I submitted chapter one of my manuscript to Critique Circle and received great feedback.
The trouble is, most suggestions and comments leaned towards breaking those ‘first chapter rules’.
You know the ones:
- Jump right into the action. Start with action; explain it later–done
- No Back story –done
- No Descriptions –done
- Never open a book with the weather –okay, I didn’t open with the weather but I might have mentioned it. 🙂
- Avoid prologues –done
- Introduce the love interest in the first chapter –done (remember this is a romance novel)
Here is a comment from one critique:
I think you could have told your reader more about Sarah in the very beginning: what grade does she teach? Do teachers normally wear jeans to class? When she walks outside, could you show the name of the school?
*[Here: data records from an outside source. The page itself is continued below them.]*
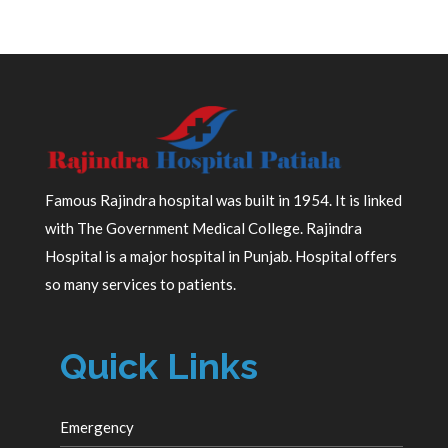
Famous Rajindra hospital was built in 1954. It is linked
with The Government Medical College. Rajindra
Hospital is a major hospital in Punjab. Hospital offers
so many services to patients.
Quick Links
Emergency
Could she look in a classroom mirror so we know what she looks like? At least reveal her age?
My dilemma: how do I make people care about Sarah if I’m not allowed to tell them anything about her in the first chapter?
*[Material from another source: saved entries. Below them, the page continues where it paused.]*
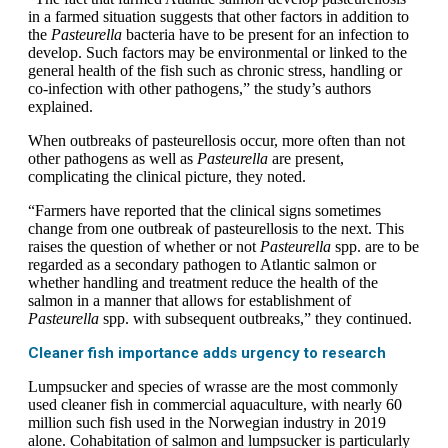
in a farmed situation suggests that other factors in addition to
the
Pasteurella
bacteria have to be present for an infection to
develop. Such factors may be environmental or linked to the
general health of the fish such as chronic stress, handling or
co‐infection with other pathogens,” the study’s authors
explained.
When outbreaks of pasteurellosis occur, more often than not
other pathogens as well as
Pasteurella
are present,
complicating the clinical picture, they noted.
“Farmers have reported that the clinical signs sometimes
change from one outbreak of pasteurellosis to the next. This
raises the question of whether or not
Pasteurella
spp. are to be
regarded as a secondary pathogen to Atlantic salmon or
whether handling and treatment reduce the health of the
salmon in a manner that allows for establishment of
Pasteurella
spp. with subsequent outbreaks,” they continued.
Cleaner fish importance adds urgency to research
Lumpsucker and species of wrasse are the most commonly
used cleaner fish in commercial aquaculture, with nearly 60
million such fish used in the Norwegian industry in 2019
alone. Cohabitation of salmon and lumpsucker is particularly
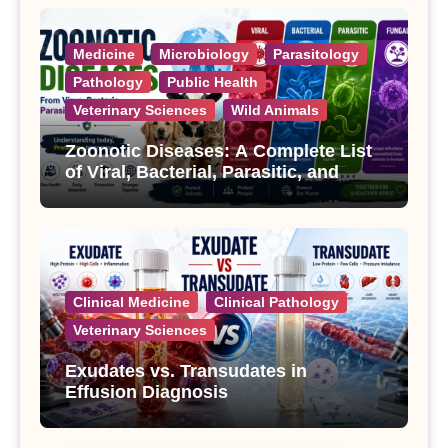
Medicine
Microbiology
Parasitology
Pathology
Public Health
Veterinary Sciences
Wild Animals
Zoonotic Diseases: A Complete List
of Viral, Bacterial, Parasitic, and
Fungal Diseases
Clinical Medicine
Clinical Pathology
Veterinary Sciences
Exudates vs. Transudates in
Effusion Diagnosis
I’ve written this chapter several times and have many different versions. The version I submitted was the rewrite where I jump right into a rape scene. The other versions varied. One offered her physical description, one offered some back story and another went into some detail about her job.
Another problem is, showing and not telling. If I explain ‘tell’ then I get dinged for it, but when I ‘show’—or write from a close perspective most don’t understand what’s happening.
In the beginning scene, Sarah is leaving work and she’s attacked. He knocks her unconscious, drags her into the bushes, and starts ripping her clothes off. If she’s unconscious and the scene is written from her POV then how can I say, ‘she was knocked unconscious and dragged into the bushes’? She wouldn’t wake up and think, ‘I was knocked unconscious and he dragged me into the bushes’, she’d wake up groggy, and confused, and hurt. So I wrote groggy and confused. I felt pretty confidence about the description of her waking up, as I’ve been knocked unconscious a few times and remember very well how I felt when I woke up.
I guess there’s a subtle difference here that I’m not getting. I need to find a way to say it but still stay in her perspective. Maybe I’m just too black and white. Too analytical? It’s either follow the rules, or don’t?
Should I follow the rules, or the comments of the many readers? I’m sure there’s a fine line I’m missing here, so if you see it—PLEASE point me to it!
Forgive my whining above. I wrote this post before Darksculptures critiqued my chapter, and before I did the edits over weekend. I think I found the middle ground but I’m not totally sure. I may re-post on CC and see what I get back.
Thank you, DS! Your feedback made things more clear for me. You were very specific and explained what was missing in way that made sense. Not that the other feedback was useless, most was helpful, but yours illuminated my light bulb.